— Он сказал мне тогда: «Мамочка, не плачь. Скоро придут наши. Тебе хорошо будет. Прости меня, мать. Я не мог поступить иначе».
Старушка плачет.
— Через несколько дней в город пришли наши, — продолжает Мария Севастьяновна. — Многие женщины, потерявшие своих, ходили и разыскивали их. Наши поиски окончились в Дубках. Сережу вытащили из ямы, и я его сразу узнала. Больше ничего не помню. Меня в беспамятстве привезли домой люди.
Последние слова опять обрывает стон. Ее мокрое лицо обращено туда, к барьеру, где согнулись в три погибели убийцы. И вот-вот сорвутся с губ матери гневные справедливые слова: «Почему мертвы наши дети и почему, по какому праву еще живы палачи?»
Дает показания Антонина Константиновна Ивлева из Старого Крыма.
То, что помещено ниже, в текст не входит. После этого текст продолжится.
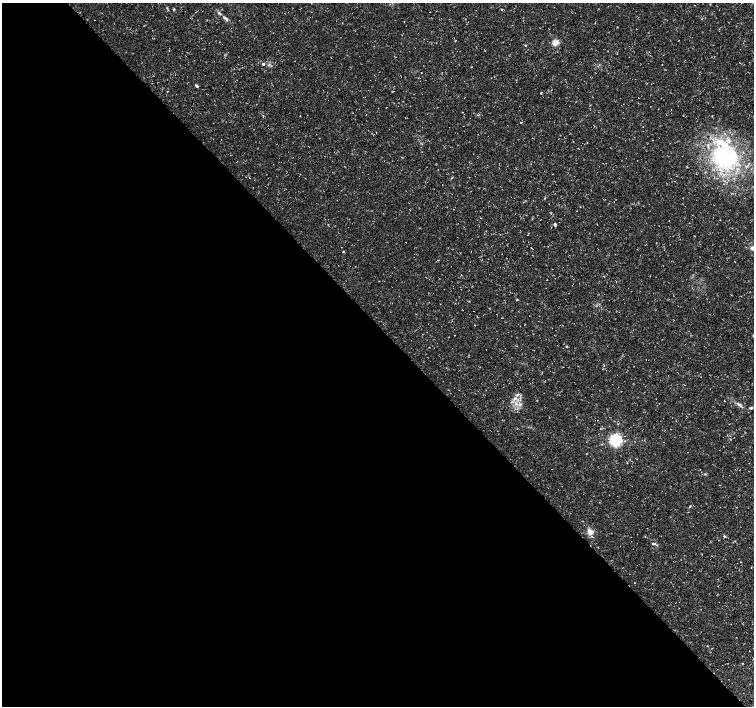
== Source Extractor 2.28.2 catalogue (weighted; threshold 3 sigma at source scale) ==
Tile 9 of 4 x 4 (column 1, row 3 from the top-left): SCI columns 4-1507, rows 1619-3025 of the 6018 x 5987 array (HDU 1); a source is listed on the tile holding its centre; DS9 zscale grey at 2 x 2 block average (1 PNG px = mean of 2 x 2 image px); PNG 756 x 708 px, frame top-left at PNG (2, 3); no overlay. Shown black and unused: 54% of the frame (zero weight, under 3 of 5 exposures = <1% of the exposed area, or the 3 px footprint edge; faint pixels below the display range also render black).
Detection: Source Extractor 2.28.2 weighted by HDU 2 'WHT'; one run over the whole footprint, this tile lists its part. Background 0.0226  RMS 0.0035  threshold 0.0157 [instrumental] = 3 sigma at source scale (4.5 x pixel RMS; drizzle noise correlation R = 1.50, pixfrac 1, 0.0396/0.0396 arcsec/px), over >= 5 px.
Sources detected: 29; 1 inside a brighter object's white glare — not listed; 2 inside a brighter listed object's ellipse — not listed separately; the other 26 listed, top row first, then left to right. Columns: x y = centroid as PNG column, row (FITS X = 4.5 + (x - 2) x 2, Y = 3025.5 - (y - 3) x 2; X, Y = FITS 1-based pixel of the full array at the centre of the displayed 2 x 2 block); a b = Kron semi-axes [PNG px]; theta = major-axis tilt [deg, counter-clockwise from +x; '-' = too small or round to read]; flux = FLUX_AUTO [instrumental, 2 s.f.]
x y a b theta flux
174 9 4 3 - 0.7
225 18 10 3 -35 2.3
556 42 3 3 - 24
525 45 3 2 - 0.52
263 64 3 3 - 1.2
197 86 4 3 - 1.6
541 93 3 2 - 0.47
521 122 3 2 - 0.44
643 127 2 2 - 0.22
724 156 35 29 -51 89
551 213 2 2 - 0.38
555 224 4 3 - 1.1
752 248 6 5 - 2.6
517 300 4 2 - 0.48
517 395 3 3 - 0.98
537 400 2 2 - 0.24
516 403 4 3 - 1.8
738 404 8 3 -29 1.9
751 408 4 3 - 1.2
601 428 3 2 - 0.45
616 440 4 4 - 190
705 474 3 2 - 0.56
690 506 4 2 - 0.56
590 531 4 3 - 8.8
724 536 3 3 - 0.77
654 544 6 3 -8 1.3
Isophote crosses this tile's border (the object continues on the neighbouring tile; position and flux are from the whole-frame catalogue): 1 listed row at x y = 752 248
В концлагере расстреляли ее мужа. Ирина Александровна Платонова за три дня до прихода наших войск потеряла 17-летнего брата. Через шесть дней, 15 апреля 1944 года, ее отец и мать привезли юношу из Дубков, чтобы похоронить на кладбище. Он был застрелен в затылок.
Люди, раскапывавшие эти страшные ямы, видели, что к трупам взрослых прикручены проволокой и маленькие дети…
— А у меня, — говорит Антонина Андреевна Анисимова, — замучили двух братьев — подпольщиков. Младшему было 16 лет…
И вновь суд слышит горестную повесть, вновь сквозь плач встает перед присутствующими в зале жизнь двух замечательных парней, не склонивших голову перед фашизмом.
Один за другим дают показания пострадавшие, раскрывая все новые и новые преступления фашистского отребья.
…Начинается допрос свидетелей. Трибунал вызывает Курмамбета Сейтумерова. Входит невысокий человечек, худощавый, смуглый, с большим носом. Бывший сослуживец подсудимых. Из того же 152-го добровольческого батальона СД. С его появлением палачи чувствуют себя совсем неуютно. Этот знает многое, от него не отмахнешься. Он называет каждого убийцу поименно. Со всеми отлично знаком.
Свидетель ничего не скрывает. Он с готовностью рассказывает о своей «службе», о «работе» подсудимых Хожаметова, Куртвелиева, Абжелилова, Саланатова, Парасотченко и Кулика.
Жуткие картины встают перед глазами сулей и сидящих в зале. Сейтумеров сам видел, как фашистские прихвостни стреляли в затылок невинным жертвам, творили черную расправу у ям в Дубках и у колодцев в самом лагере смерти. Теперь доподлинно ясно, как это было. Особенно детально свидетель описал массовое уничтожение узников в ночь с 10 на 11 апреля 1944 г.
У колодцев не было ограждения. Их выкопали незадолго до казни. Глубина по 20–25 метров. Две зияющие дыры в земле. В одном немного горькой воды, другой — сух. Людей подводили к краю. Ставили на колени, стреляли в затылок и ногой сталкивали вниз. Некоторых — живыми…
Я не мог не рассказать здесь обо всем этом. Не мог потому, что иначе нельзя понять тех чувств, которые мы испытывали, освобождая от гитлеровцев каждый город, любое село. Тем более — Севастополь.
Мы не раз видели на стенах плакаты, где была изображена женщина с прижавшимся к ней ребенком. На них направлен фашистский штык.
«Воин Красной Армии, спаси!» — кричали плакаты.
И это не было «агитацией». Это взывали о помощи те, кого мы обязаны спасти.
Что было бы, если бы мы еще запоздали. Страшно подумать!
Потому вы поймете нашу ненависть, ярость, с которой даже необстрелянные, молодые летчики шли в атаку, не думая о своей жизни.
По законам летного братства
В бою человека узнаешь сразу. Храбр он или трус. Опытен или новичок. Способен на мгновенные решения в критические минуты или теряется…
— В чем-то ты прав. — Я размышлял над словами Гриба и перебирал в памяти многие судьбы и биографии. — Прав, наверное, в основном. Но так узнаешь скорее солдата, а не человека. Недаром в народе говорят насчет пуда соли, который необходимо «съесть», прежде чем вынесешь безошибочное суждение о знакомом.
— Твоя поговорка, может быть, справедлива для мирной жизни. А воздушная схватка — это как сконцентрированные в секунды многие и многие годы. Да и не только годы — характер, воля, миропонимание. В небе — человек как на ладони.
— В жизни люди меняются…
Так мы ни о чем и не договорились тогда, во время старого спора у капонира.
Но прошли десятилетия, а дискуссию эту я вспоминал не раз. И понял: в конечном итоге мы были правы оба. Главное, что не ошиблись в основном — в нерушимости отчаянного и прекрасного летного братства.